EXERCISE:
From the supplied text on intangible assets, goodwill, and long-term debt, list every line item in the long-term debt table along with its amount as of June 30, 2022, in thousands.

SUPPLIED TEXT:
- - -

As of June 30, 2022, the future expected amortization expense for intangible assets is as follows (in thousands):
| | | | | | | | |
Fiscal year ending | | Estimated future amortization expense |
Remainder of 2023 | | $ | 3,404 | |
2024 | | 3,417 | |
2025 | | 1,599 | |
| | |
| | |
Thereafter | | — | |
Total | | $ | 8,420 | |
Goodwill
As of June 30, 2022 and March 31, 2022, goodwill was $13.0 million. There were no impairments to goodwill during the quarters ended June 30, 2022 and 2021.
NOTE 4: LONG-TERM DEBT
The Company’s long-term debt consisted of the following (in thousands):
| | | | | | | | | | | |
| June 30, 2022 | | March 31, 2022 |
Term Loan | $ | 78,417 | | | $ | 98,723 | |
| | | |
PNC Credit Facility | 17,300 | | | 17,735 | |
Less: current portion | (5,000) | | | (4,375) | |
Less: unamortized debt issuance costs (1) | (4,222) | | | (4,899) | |
Long-term debt, net | $ | 86,495 | | | $ | 107,184 | |
(1) The unamortized debt issuance costs related to the Senior Secured Term Loan and the Term Loan are presented as a reduction of the carrying amount of the corresponding debt balance on the accompanying condensed consolidated balance sheets. Unamortized debt issuance costs related to the PNC Credit Facility are presented within other assets on the accompanying condensed consolidated balance sheets.

- - -

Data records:

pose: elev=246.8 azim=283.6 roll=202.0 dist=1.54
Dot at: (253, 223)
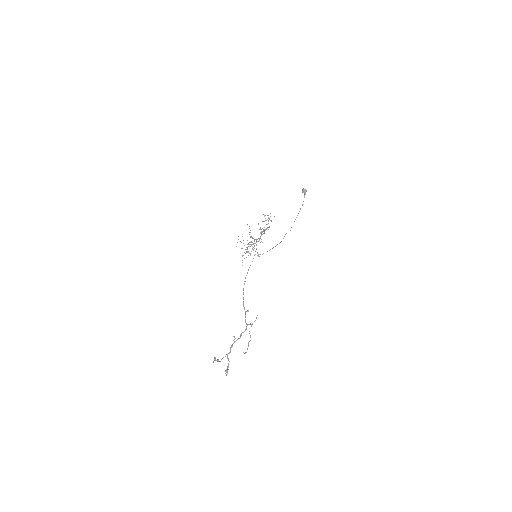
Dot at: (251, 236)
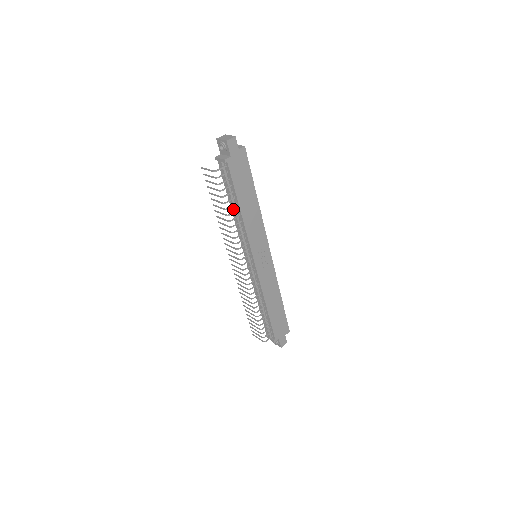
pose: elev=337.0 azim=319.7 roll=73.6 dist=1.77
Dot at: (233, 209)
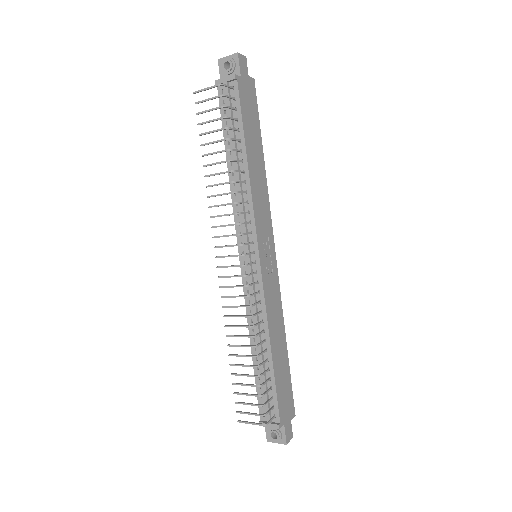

- - -

THE OUTPUT:
- Term Loan: $78,417
- PNC Credit Facility: 17,300
- Less: current portion: (5,000)
- Less: unamortized debt issuance costs: (4,222)
- Long-term debt, net: $86,495